> [Set of tasks]
• A. Answer these questions from the blog post, one line each:
(i) Which church's Holy Grail tradition does the writer hope to post about?
(ii) What was the BBC broadcast about?
(iii) According to the writer, when were the Swiss Guard uniforms actually designed?
• B. List every place or organization named in the blog post.
• C. Go on with the blog post about things getting repeated, starting after its final sentence.

> [Text provided]
++++++++++

Thursday, February 28, 2013

Things get repeated

My blog got neglected. In this week I hope to have enough time to post about the tradition about Holy Grail in the church of Bezlawki. Now simply my reflection about how things get repeated over and over again.

I watched for short moments the live broadcast by BBC  today, it was about pope retiring. One of the journalists said about the uniforms of the Swiss Guard that those were designed by Michelangleo. No, there were designed during the beginning of the XXc. Did Dan Brown was talking about it? Yes, he did. Pop cultural version of historical facts.

++++++++++

> [Data listing]
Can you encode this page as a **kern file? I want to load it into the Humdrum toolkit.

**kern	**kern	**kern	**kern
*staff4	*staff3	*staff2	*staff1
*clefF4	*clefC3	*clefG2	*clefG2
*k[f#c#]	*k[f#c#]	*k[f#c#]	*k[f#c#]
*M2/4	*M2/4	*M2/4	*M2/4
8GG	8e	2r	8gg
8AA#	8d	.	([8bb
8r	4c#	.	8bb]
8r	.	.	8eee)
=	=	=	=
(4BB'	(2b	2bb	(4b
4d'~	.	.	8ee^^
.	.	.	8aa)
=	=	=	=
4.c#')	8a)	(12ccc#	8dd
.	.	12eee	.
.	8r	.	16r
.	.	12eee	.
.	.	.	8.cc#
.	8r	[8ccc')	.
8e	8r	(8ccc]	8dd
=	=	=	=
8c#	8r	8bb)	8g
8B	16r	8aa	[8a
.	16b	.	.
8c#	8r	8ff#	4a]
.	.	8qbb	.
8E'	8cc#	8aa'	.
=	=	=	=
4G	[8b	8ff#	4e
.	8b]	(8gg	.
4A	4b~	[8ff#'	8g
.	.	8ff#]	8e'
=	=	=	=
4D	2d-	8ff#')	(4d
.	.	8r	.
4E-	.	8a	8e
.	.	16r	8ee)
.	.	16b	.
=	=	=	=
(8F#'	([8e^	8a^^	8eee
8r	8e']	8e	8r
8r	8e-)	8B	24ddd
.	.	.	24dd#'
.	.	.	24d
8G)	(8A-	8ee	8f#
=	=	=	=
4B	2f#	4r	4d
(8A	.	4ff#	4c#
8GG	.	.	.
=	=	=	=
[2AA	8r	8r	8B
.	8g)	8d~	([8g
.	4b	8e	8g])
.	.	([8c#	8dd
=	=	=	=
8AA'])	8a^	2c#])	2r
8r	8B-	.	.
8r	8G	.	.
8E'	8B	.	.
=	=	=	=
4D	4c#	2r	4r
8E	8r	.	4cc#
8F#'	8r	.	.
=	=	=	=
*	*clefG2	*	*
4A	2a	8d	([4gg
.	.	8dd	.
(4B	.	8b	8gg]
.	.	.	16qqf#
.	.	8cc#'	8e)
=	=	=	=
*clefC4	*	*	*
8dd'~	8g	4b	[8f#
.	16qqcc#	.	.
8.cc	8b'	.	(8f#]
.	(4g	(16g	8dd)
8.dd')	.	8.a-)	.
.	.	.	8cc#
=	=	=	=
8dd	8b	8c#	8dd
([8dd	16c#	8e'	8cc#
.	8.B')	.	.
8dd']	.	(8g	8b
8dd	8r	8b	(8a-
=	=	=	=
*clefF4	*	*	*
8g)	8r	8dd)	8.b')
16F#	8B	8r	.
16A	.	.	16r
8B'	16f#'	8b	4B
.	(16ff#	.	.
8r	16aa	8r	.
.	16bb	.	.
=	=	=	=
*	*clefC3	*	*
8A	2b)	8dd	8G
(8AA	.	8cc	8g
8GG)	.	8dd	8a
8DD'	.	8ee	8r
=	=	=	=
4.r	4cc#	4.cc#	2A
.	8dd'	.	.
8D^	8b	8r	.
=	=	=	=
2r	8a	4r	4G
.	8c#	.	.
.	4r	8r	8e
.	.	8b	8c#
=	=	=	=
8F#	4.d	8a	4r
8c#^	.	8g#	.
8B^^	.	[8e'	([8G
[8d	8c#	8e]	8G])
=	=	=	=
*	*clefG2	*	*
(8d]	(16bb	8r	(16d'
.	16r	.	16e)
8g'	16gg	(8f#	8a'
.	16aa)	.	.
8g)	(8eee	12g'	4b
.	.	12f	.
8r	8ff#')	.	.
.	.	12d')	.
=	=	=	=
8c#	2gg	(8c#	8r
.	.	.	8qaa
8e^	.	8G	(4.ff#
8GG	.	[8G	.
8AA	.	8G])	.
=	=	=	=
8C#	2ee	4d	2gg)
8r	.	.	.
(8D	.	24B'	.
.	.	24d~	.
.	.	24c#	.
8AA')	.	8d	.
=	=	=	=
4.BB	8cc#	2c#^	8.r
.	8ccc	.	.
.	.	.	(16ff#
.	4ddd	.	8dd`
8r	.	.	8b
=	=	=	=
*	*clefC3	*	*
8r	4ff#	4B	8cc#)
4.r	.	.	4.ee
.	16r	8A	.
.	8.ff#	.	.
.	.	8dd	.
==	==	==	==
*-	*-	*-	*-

++++++++++

> [Results of the exercise]
• A.
(i) The church of Bezlawki.
(ii) The pope retiring.
(iii) During the beginning of the XXc.

• B.
- The church of Bezlawki
- BBC
- The Swiss Guard

• C.
Form Wiki commons,  part of  treatise about opitcs by Bacon

 There are more opinions repeated as facts.For example that people during medieval times believed that Earth was flat. No, already ancient Greeks knew about spherical Earth and would be difficult to find any scholar who believed in flat Earth.Or that all believed that the Earth was center of the Universe. Or that medicine was based on prayers and superstition. ( Medieval medicine if wasn't folk medicine was exactly the same as in Antiquity). Or that in medicine there was no dissection of corpses at all. Or that there was no interest in chemistry. (It was, thanks to Arab writings which were  read by monks). There is quite a number of strange beliefs about history of the Middle Ages and the Renaissance, which don't get corrected by the pop culture.Why? Because those beliefs help to create those periods in some kind of monolitic icons which than have more popular appeal.

 After all it is more interesting to say and believe that the Swiss Guards uniforms were designed by such a giant as Michelangelo himself, instead of giving credit to some obscure commandant of XXc. People often say that history was written by victors ( not exactly correct, it was actually written by others than victors too). Not only victors shape views of history, also common biases and what are common preferences, what people gladly believe, and what they dismiss as uninteresting, even if the uninteresting facts are closer to historical truth than interesting historical pieces of gossip.